To find the magnitude of the horizontal force $F$ needed to drag block $B$ to the left at a constant speed, let's analyze the forces on both blocks $A$ and $B$. Here's the step-by-step solution:

Step 1: List Given Data

• Weight of block $A$: $W_A = 1.40 \, \text{N}$
• Weight of block $B$: $W_B = 4.20 \, \text{N}$
• Coefficient of kinetic friction $\mu_k = 0.30$
• The system moves at a constant speed, meaning acceleration $a = 0$.

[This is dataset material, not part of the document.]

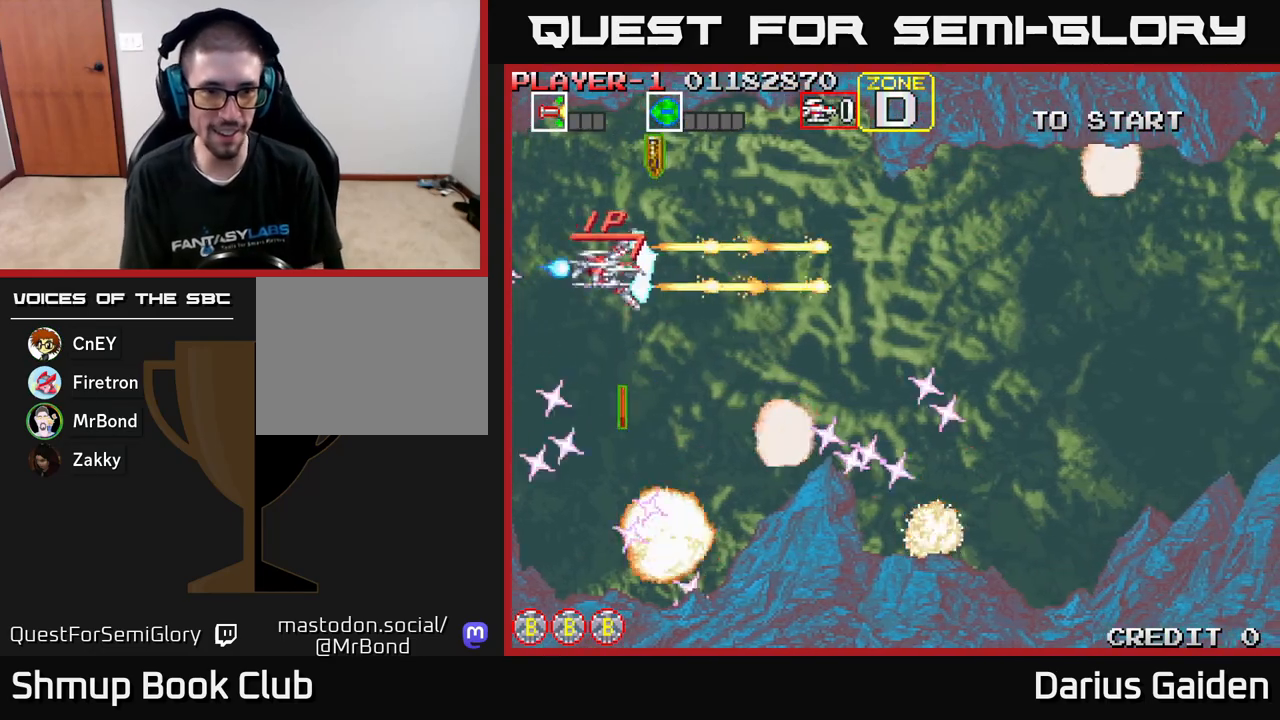
{"buttons": ["R2", "DPAD_UP", "DPAD_LEFT"], "left_stick": "center", "events": [[33, "DPAD_DOWN", "down"], [50, "DPAD_RIGHT", "up"], [117, "DPAD_LEFT", "down"], [333, "DPAD_DOWN", "up"], [450, "DPAD_UP", "down"]]}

Step 2: Determine Normal Forces

Since the weights of the blocks act vertically, the normal forces for each block are given by their weights:

• Normal force on $A$: $N_A = W_A = 1.40 \, \text{N}$
• Normal force on $B$: $N_B = W_B = 4.20 \, \text{N}$

Step 3: Calculate Frictional Forces

The kinetic frictional force $f_k$ for each block is given by: $f_k = \mu_k \cdot N$

• Friction force on $A$: $f_{kA} = \mu_k \cdot N_A = 0.30 \cdot 1.40 = 0.42 \, \text{N}$
• Friction force on $B$: $f_{kB} = \mu_k \cdot N_B = 0.30 \cdot 4.20 = 1.26 \, \text{N}$

Step 4: Analyze Forces on Block $A$

Block $A$ is connected to block $B$ via a light flexible cord that goes over a frictionless pulley. Since block $B$ is moving at a constant speed, block $A$ will also move at a constant speed to the left. Therefore, the forces on block $A$ in the horizontal direction must balance out.

Let $T$ be the tension in the cord connecting $A$ and $B$. The forces on block $A$ in the horizontal direction are:

1. Tension $T$ pulling $A$ to the left.
2. Frictional force $f_{kA} = 0.42 \, \text{N}$ opposing the motion to the right.

Since block $A$ moves at constant speed: $T = f_{kA} = 0.42 \, \text{N}$

Step 5: Analyze Forces on Block $B$

For block $B$, the forces in the horizontal direction are:

1. The applied force $F$ pulling $B$ to the left.
2. The frictional force $f_{kB} = 1.26 \, \text{N}$ opposing the motion to the right.
3. The tension $T = 0.42 \, \text{N}$ pulling block $B$ to the right (because it’s attached to $A$).

Since block $B$ is also moving at a constant speed: $F = f_{kB} + T$ Substitute the values: $F = 1.26 + 0.42 = 1.68 \, \text{N}$

Final Answer

The magnitude of the horizontal force $F$ necessary to drag block $B$ to the left at a constant speed is: $\boxed{1.68 \, \text{N}}$

Would you like further details or have any questions?

Additional Questions

1. How would the force $F$ change if the coefficient of kinetic friction increased?
2. What would happen to the tension $T$ if block $A$ was heavier?
3. How would the result differ if the pulley had friction?
4. What is the effect of changing the direction of $F$ on the motion of blocks $A$ and $B$?
5. If $F$ were applied to block $A$ instead, how would the system's behavior change?

Tip

In problems involving friction, identifying all surfaces in contact and calculating individual frictional forces separately helps in balancing the equations efficiently.